▶ _Source_
───

DDD: Supple Design

Supple Design (p. 244):

"A lot of overengineering has been justified in the name of flexibility. But more often than not, excessive layers of abstraction and indirection get in the way. Look at the design of software that really empowers the people who handle it; you will usually see something simple."

Evans goes on to say that the early version of software will probably be rigid and stiff. And that many do not even acquire the suppleness that he is talking about.

What Evans says is a good point. But it seems to be very hard to achieve. I have seen systems with a lot of overengineering and lots of accompanying abstraction layers piled onto it. It's hard to understand it all at first. But after looking at it for a while, trying things out and actually reading the source code, things are not that bad overall. And when you and the other developers get into this mindset where you understand the code so well, you find it really hard to be able to break out of the box and actually evaluate the complexity of the design. At least until it has become some big ball of mud and then no one knows what to do with it anymore.

In this chapter, Evans offers some patterns that lend suppleness to a design. Combined with the advice from the previous chapter on how to actually dig deeper at a domain model, this might be able to illustrate what a supple design is and how to achieve it.

───

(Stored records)
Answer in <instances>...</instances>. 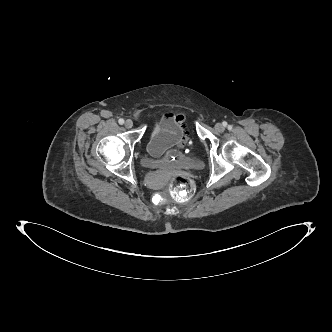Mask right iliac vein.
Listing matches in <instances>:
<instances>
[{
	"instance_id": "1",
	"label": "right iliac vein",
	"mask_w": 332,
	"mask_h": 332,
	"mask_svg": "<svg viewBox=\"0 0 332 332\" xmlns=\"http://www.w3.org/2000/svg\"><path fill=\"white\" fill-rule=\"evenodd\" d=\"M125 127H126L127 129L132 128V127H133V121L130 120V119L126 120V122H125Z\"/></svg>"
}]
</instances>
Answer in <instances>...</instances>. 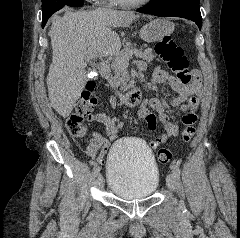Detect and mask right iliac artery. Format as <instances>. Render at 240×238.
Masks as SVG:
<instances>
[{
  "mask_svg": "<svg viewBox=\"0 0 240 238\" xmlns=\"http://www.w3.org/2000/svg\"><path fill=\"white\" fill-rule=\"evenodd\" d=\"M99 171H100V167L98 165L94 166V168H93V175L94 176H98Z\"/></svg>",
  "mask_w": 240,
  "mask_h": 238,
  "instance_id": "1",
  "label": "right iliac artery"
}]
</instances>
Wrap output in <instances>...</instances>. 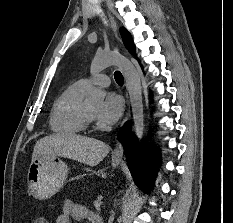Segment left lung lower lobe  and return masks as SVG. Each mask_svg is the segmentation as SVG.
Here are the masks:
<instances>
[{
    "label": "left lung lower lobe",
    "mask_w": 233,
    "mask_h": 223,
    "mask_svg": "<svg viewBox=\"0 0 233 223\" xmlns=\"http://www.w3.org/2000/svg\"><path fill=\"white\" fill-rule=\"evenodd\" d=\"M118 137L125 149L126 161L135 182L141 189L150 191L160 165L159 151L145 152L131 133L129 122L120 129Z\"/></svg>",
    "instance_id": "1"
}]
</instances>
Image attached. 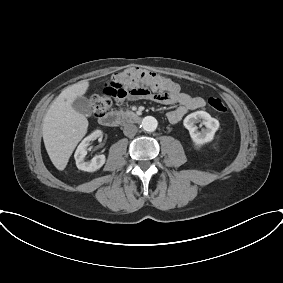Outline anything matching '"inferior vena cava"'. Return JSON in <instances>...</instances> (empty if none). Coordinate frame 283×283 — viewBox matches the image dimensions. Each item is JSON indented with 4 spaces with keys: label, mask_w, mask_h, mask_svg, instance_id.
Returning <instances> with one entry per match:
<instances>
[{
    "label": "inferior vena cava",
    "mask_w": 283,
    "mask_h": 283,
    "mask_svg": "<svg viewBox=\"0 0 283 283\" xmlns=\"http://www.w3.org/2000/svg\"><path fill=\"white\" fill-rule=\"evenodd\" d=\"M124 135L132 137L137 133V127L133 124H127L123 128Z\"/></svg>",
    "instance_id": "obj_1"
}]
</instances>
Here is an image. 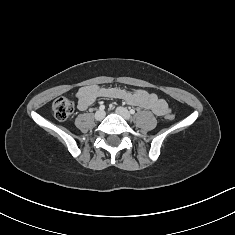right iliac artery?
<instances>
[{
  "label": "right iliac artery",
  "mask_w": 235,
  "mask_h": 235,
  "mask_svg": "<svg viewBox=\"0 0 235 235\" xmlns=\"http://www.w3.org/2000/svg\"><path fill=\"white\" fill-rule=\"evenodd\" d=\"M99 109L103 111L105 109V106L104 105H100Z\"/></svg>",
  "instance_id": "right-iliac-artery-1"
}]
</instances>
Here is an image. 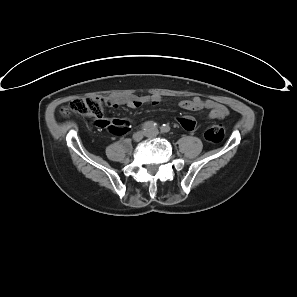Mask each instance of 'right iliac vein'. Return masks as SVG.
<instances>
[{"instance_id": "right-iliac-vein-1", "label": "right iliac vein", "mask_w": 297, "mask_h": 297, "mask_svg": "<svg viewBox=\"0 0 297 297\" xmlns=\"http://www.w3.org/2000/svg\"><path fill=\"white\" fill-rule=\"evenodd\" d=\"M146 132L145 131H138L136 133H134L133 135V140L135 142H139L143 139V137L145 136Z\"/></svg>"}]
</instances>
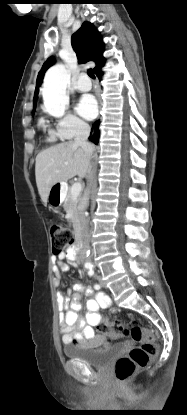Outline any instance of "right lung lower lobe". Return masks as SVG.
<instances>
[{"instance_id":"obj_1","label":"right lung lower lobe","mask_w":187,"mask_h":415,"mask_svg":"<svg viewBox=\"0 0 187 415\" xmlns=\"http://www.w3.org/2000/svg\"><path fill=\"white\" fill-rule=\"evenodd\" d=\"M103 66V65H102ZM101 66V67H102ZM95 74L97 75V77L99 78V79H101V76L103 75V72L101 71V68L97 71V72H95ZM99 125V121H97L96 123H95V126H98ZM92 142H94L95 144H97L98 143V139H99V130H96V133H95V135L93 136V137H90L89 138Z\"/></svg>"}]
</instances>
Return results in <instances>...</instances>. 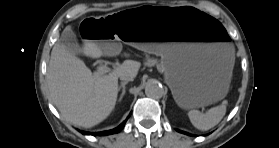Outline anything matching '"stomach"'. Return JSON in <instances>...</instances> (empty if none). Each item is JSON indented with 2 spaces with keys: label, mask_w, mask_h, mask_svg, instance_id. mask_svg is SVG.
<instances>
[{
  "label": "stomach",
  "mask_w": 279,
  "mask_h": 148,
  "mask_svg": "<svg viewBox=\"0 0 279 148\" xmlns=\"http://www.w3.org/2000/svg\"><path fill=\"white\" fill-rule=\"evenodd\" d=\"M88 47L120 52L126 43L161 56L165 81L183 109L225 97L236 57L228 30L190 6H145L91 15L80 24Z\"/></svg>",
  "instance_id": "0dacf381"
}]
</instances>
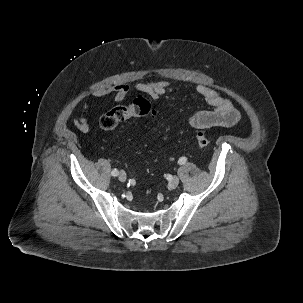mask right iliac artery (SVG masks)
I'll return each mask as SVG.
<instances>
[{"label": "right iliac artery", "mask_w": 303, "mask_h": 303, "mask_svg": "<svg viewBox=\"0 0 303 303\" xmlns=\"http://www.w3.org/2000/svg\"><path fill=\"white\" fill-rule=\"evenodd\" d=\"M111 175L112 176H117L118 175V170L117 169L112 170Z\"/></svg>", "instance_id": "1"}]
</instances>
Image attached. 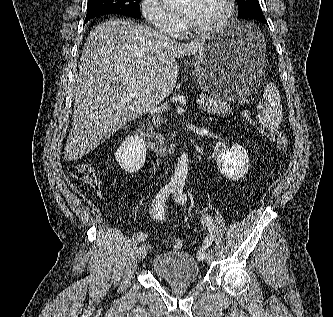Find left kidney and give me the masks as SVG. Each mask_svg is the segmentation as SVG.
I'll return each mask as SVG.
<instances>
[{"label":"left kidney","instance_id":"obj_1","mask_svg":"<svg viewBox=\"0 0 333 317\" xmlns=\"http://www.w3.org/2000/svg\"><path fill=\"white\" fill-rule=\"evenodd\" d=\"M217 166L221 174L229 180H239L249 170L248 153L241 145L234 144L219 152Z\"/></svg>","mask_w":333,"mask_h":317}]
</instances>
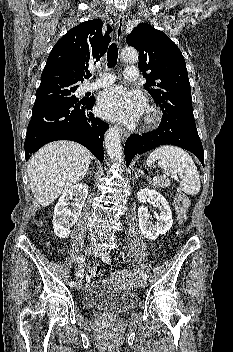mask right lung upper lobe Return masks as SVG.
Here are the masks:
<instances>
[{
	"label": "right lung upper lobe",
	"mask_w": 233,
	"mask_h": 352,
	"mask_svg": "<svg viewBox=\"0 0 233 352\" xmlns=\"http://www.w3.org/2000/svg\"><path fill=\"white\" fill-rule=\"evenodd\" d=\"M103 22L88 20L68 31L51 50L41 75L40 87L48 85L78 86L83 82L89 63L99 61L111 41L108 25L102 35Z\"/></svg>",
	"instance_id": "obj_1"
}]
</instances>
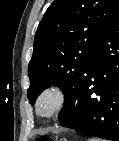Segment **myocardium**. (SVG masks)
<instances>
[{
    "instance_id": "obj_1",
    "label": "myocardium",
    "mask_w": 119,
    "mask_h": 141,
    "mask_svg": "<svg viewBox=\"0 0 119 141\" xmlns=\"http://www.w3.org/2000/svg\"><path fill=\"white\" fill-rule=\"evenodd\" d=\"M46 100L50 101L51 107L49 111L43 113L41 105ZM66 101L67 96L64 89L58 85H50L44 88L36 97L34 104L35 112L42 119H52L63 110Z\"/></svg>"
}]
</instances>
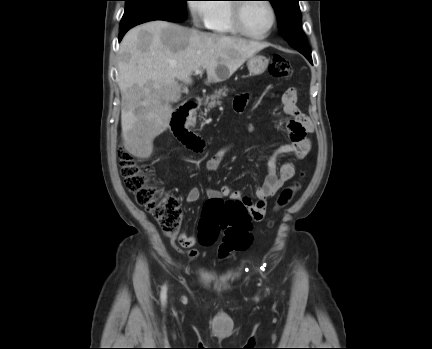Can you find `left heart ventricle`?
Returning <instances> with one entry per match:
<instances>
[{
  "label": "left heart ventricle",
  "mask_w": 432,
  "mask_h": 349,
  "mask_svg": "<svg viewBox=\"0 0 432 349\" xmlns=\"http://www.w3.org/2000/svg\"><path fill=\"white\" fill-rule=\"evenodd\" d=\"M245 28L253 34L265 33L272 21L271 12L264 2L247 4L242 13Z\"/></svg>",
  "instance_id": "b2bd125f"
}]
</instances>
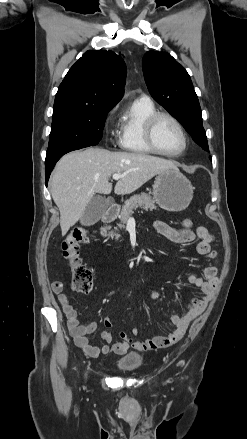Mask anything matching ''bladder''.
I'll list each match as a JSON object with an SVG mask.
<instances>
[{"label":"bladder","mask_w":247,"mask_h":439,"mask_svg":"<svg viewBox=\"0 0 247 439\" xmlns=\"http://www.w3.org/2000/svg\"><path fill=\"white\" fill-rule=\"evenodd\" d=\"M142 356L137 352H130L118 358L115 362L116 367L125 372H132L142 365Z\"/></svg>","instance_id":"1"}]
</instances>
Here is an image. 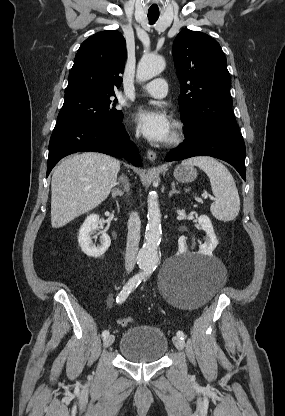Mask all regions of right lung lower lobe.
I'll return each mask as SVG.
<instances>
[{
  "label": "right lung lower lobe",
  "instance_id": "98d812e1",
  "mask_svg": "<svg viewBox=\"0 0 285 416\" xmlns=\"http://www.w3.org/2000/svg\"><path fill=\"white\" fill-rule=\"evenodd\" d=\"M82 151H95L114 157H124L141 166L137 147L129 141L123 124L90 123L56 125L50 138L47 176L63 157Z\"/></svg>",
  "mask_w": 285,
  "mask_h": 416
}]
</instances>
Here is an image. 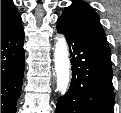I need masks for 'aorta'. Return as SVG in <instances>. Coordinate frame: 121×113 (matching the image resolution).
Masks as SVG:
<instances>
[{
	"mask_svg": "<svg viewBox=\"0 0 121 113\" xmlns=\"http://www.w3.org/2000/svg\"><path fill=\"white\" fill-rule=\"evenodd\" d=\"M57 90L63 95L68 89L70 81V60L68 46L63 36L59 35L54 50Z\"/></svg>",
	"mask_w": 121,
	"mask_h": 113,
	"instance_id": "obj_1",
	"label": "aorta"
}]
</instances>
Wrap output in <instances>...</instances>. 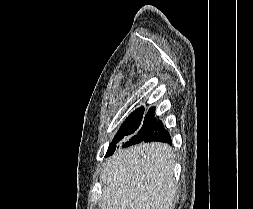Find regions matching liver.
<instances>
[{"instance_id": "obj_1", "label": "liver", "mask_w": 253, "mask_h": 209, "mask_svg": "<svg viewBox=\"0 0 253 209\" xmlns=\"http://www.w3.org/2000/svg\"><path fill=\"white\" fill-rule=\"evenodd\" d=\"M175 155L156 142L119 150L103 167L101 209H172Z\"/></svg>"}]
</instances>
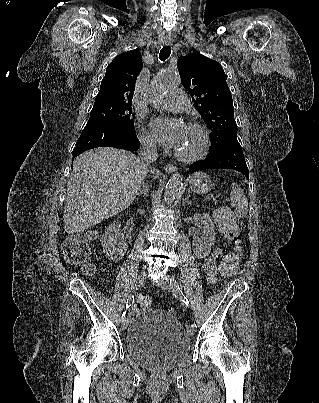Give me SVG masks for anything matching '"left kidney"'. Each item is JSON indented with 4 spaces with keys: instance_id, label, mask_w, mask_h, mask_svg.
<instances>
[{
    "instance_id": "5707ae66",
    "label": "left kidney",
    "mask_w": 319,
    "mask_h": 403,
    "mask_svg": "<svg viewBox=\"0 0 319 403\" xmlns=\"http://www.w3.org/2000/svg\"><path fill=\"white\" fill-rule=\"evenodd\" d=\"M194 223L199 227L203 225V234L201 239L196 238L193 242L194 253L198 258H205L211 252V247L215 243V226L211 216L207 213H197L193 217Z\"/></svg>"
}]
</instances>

───

▶ _Challenge 1_
List the three things the post on supple design names that make an overengineered system seem "not that bad overall."
▶ _Challenge 2_
Extend the post on supple design from its last sentence.

▶ _Task answer 1_
- Looking at it for a while
- Trying things out
- Actually reading the source code

▶ _Task answer 2_
• Intention-Revealing Interfaces
  This is actually similar to a combination of ">Fowler's uncommunicative name and inconsistent names code smell. You can eliminate them by renaming the class, method or interface to something that quickly conveys the intent of the code without forcing the developer to go into the details of the implementation. Also, the new name should be consistent with the ubiquitous language.
• Side-Effect-Free Functions
  Seems like this pattern should be called Side-Effect-Free Operations since in this section, Evans already defines the term function as an operation that returns results without producing side effects.
  
  Sometimes, certain operations need to be combined together to achieve a desired result. The order which they are combined might matter because each operation might propagate side effects that "prepare" the system for the next operation. For instance, when reading from a file, you have do first open the file, scan to the segment that you want to read from and then start reading to the points where you are interested in. The file stream has a certain state that needs to be taken into consideration. When the order matters, the developer has to take special care in combining those operations, forcing him/her to go into the details of the code to find out the order of doing things.
  
  To solve this problem, you should favor side-effect-free operations i.e. functions. And when it is possible to do so, abstract complex values into their own Value Object.
  
  Ruby has this convention of using the ! character for methods that change the internal state. This makes it more explicit which functions have side effects.

  1 array = ['a', 'b', 'c', 'c', 'd', 'e', 'e' ] # create array of characters
  2 # uniq removes duplication in a array but maintains order
  3 array.uniq # => ["a", "b", "c", "d", "e"] without modifying array
  4 array # => ["a", "b", "c", "c", "d", "e", "e"]
  5 array.uniq! # => ["a", "b", "c", "d", "e"] array is now different
  6 array # => ["a", "b", "c", "d", "e"] a
  		

• Assertions
  Sometimes it is not possible to use side-effect-free operations especially when dealing with Entities. In such cases, you can help make those side-effects more explicit by placing assertions for pre-conditions, post-conditions and invariants.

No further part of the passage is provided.